Changing association between schooling levels and HIV-1 infection over 11 years in a rural population cohort in south-west Uganda


Damien de Walque, Development Research Group, The World Bank, 1818 H Street, NW, Washington, DC 20433, USA. Tel.: +1-202 473 2517; Fax: +1-202 522 1154; E-mail: (corresponding author).
Jessica S. Nakiyingi-Miiro, MRC/UVRI Uganda Research Unit on AIDS, Uganda Virus Research Institute, PO Box 49, Entebbe, Uganda. Tel.: +256 41 320272; Fax: +256 41 321137; E-mail:,
June Busingye, HIV and AIDS Division, World Health Organization, Uganda, PO Box 24578, Kampala, Uganda. Tel.: +256 41 335500; E-mail:
James A. G. Whitworth, London School of Hygiene and Tropical Medicine, Keppel Street, London WC1E 7HT, UK. Tel.: +44 20 7299 4722; Fax: +44 20 7299 4632; E-mail:


Background  Previous studies have found that in Africa, a greater risk of HIV infection is often found in groups with higher educational attainment. However, some serial cross-sectional studies have found greater reductions in HIV prevalence among more educated groups, especially in cohorts of young adults.
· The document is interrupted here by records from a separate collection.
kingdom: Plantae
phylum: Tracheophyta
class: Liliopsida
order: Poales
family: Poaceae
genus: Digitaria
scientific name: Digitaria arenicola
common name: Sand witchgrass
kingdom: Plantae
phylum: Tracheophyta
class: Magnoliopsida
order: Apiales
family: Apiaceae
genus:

More recent studies have found some instances where higher schooling levels are associated with lower HIV prevalence.

Methods  We describe changes in the association between schooling levels, HIV prevalence and condom use in a rural population-based cohort between 1989/1990 and 1999/2000, in Masaka District, Uganda.

Results  In 1989–1990, higher educational attainment was associated with higher risk of HIV-1 infection, especially among males, but once odds ratios are adjusted for age, no significant relation between schooling and HIV infection remains. In 1999–2000, there is, for females aged 18–29 years, a significant relationship between higher educational attainment and lower HIV prevalence, even after adjustment for age, gender, marital status and wealth (P for trend 0.01). Tests for interaction, significant for males and both genders combined, show that more schooling has been shifting towards an association with less HIV infection between 1989–1990 and 1999–2000, especially for young individuals. Condom use increased during the study period and this increase has been concentrated among more educated individuals.

Conclusions  These findings suggest that over a decade more educated young adults, especially females, have become more likely to respond to HIV/AIDS information and prevention campaigns by effectively reducing their sexual risk behaviour.